For Immediate Release - July 19, 2013

North Carolina Company Pays $40,000 Penalty for Delayed Response to Methanol Spill, Numerous Environmental Violations at Leominster Facility

BOSTON - The Massachusetts Department of Environmental Protection (MassDEP) has assessed a $40,000 penalty to South/Win, Ltd. of North Carolina to settle numerous environmental violations found following a 12,000-gallon methanol release that occurred on March 7, 2011.  

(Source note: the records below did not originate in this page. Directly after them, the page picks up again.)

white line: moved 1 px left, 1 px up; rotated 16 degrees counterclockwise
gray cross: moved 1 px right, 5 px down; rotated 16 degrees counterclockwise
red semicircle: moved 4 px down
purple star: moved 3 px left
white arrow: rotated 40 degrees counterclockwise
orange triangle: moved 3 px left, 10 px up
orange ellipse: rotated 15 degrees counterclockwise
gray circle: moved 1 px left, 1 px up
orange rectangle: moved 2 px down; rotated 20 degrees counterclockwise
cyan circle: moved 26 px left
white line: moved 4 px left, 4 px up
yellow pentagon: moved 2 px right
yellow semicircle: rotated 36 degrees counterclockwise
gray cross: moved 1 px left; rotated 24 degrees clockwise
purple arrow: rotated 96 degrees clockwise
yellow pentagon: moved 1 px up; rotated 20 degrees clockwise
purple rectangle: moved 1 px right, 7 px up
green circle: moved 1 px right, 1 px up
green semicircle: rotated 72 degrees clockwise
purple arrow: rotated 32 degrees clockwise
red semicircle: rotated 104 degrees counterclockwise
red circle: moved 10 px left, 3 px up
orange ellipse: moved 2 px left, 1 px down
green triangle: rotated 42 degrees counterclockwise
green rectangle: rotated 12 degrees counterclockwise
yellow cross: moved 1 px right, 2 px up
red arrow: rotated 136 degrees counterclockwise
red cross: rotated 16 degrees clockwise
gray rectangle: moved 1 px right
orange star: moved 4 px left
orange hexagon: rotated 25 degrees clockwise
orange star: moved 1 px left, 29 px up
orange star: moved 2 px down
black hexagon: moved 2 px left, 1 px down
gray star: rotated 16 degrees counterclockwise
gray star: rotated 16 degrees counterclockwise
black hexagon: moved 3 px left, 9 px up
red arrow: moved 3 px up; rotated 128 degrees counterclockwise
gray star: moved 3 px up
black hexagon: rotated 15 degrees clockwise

The spill occurred at the South/Win facility located on Nashua Street in Leominster. This facility uses large volumes of methanol, delivered by rail car, to produce various types of windshield cleaner and automotive consumer products. On March 7, 2011, company employees discovered an apparent leak from a hose line used to transfer the methanol from railcars to the building. A backflow valve apparently failed, discharging 12,000 gallons of methanol to the rail bed.

For a spill of this magnitude, notification to MassDEP is required within two hours of discovery, and assessment and cleanup should begin immediately. The company not only failed to notify MassDEP until March 10, but also did not hire an environmental contractor to conduct the cleanup until that date.

Following the release, the facility was inspected by MassDEP and numerous Air Pollution Control and Hazardous Waste Management violations were found, including: acting as an unregistered hazardous waste generator; acting as a storage facility for hazardous wastes and off-specification product; failing to engage in adequate employee training; and violations of the company's Air Quality Plan Approval.

Under terms of a consent order, South/Win agreed paid the $40,000 penalty, and worked with MassDEP staff to revise its spill contingency and material management plans, better trained its workforce to address product spills, and corrected all outstanding violations.      

"Immediate response actions and timely spill notification are critical to avoiding greater environmental damage, and these requirements are the cornerstone of Massachusetts' hazardous waste cleanup regulations," said Lee Dillard Adams, director of MassDEP's Central Regional Office in Worcester.  "One positive outcome of this matter is that South/Win is overhauling its business practices to avoid future potential environmental problems."

MassDEP is responsible for ensuring clean air and water, safe management and recycling of solid and hazardous wastes, timely cleanup of hazardous waste sites and spills, and the preservation of wetlands and coastal resources.